Job item » Could you put each line of the material below into a Markdown table with the columns "No." and "Text," numbering the rows, skipping blank lines, and leaving out the pictures?

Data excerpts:

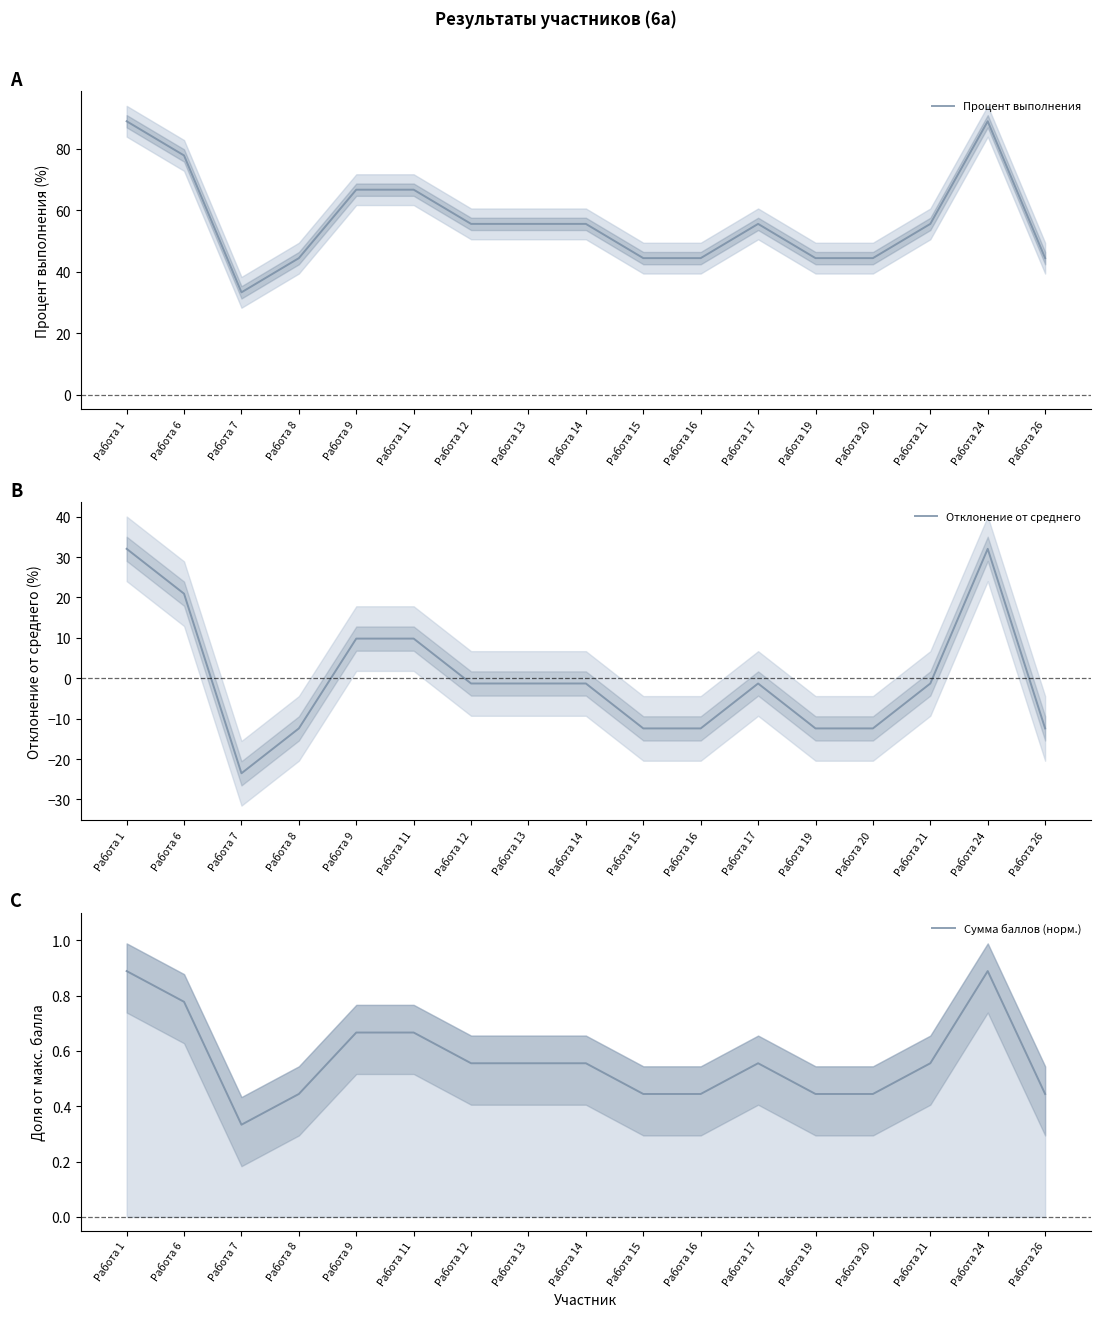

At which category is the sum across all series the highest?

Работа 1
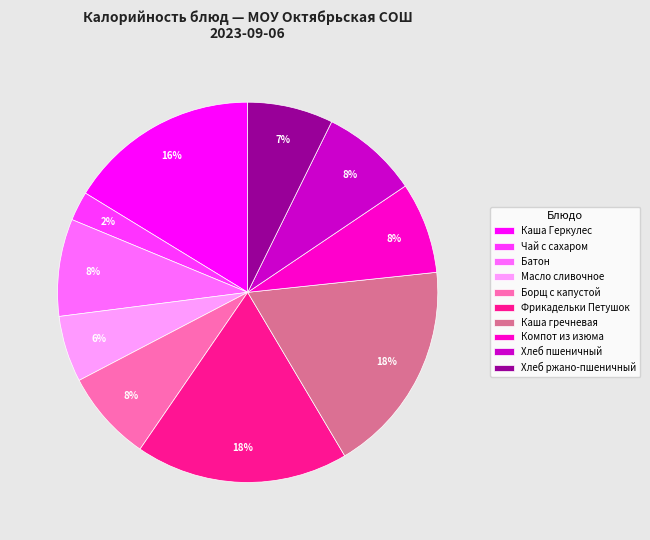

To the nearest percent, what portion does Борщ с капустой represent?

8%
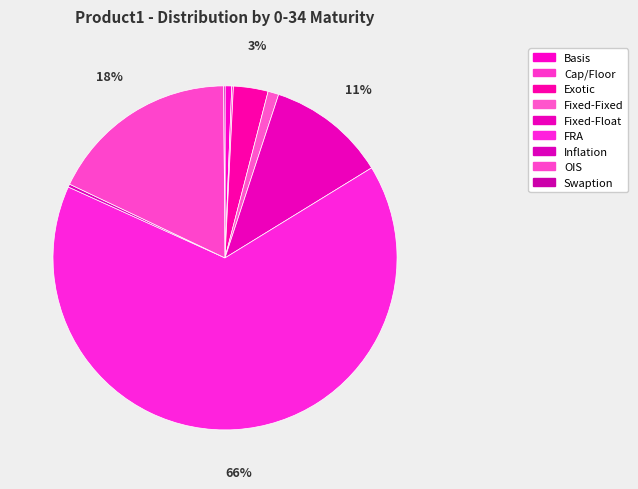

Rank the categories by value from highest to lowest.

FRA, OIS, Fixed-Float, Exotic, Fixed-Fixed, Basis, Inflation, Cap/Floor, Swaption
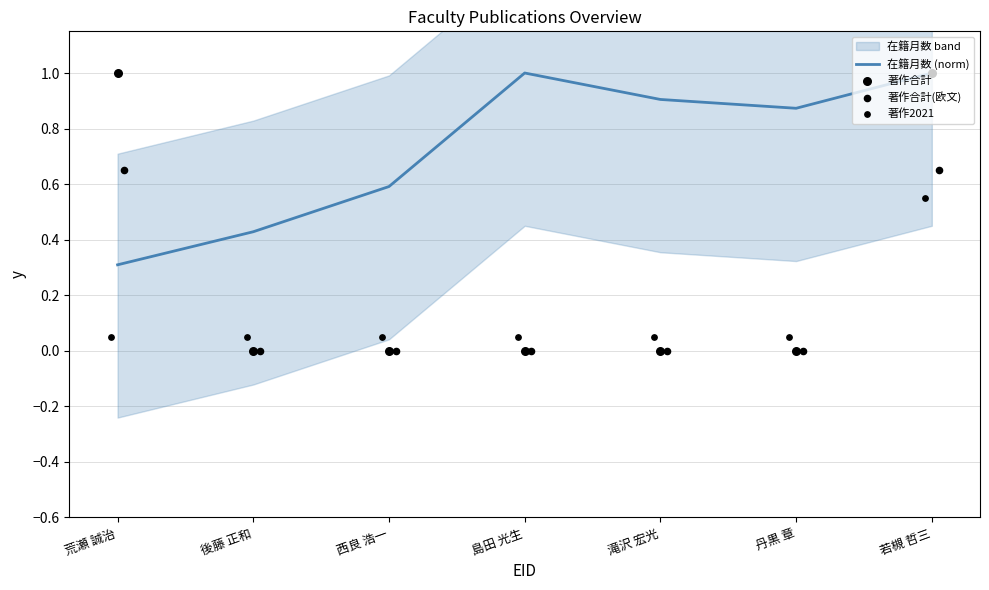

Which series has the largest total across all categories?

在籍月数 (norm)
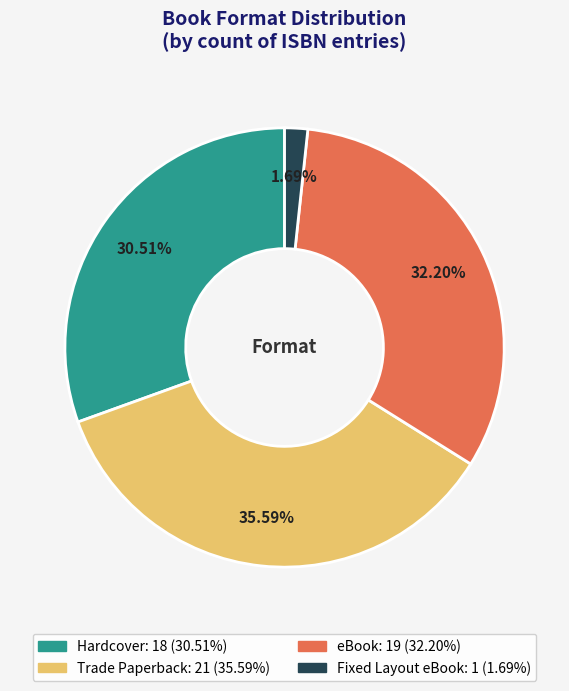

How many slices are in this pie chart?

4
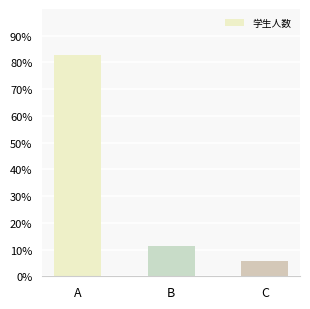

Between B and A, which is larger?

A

Reply to the exercise »
| No. | Text |
|---|---|
| 1 | At which category is the sum across all series the highest? |
| 2 | Работа 1 |
| 3 | To the nearest percent, what portion does Борщ с капустой represent? |
| 4 | 8% |
| 5 | Rank the categories by value from highest to lowest. |
| 6 | FRA, OIS, Fixed-Float, Exotic, Fixed-Fixed, Basis, Inflation, Cap/Floor, Swaption |
| 7 | Which series has the largest total across all categories? |
| 8 | 在籍月数 (norm) |
| 9 | How many slices are in this pie chart? |
| 10 | 4 |
| 11 | Between B and A, which is larger? |
| 12 | A |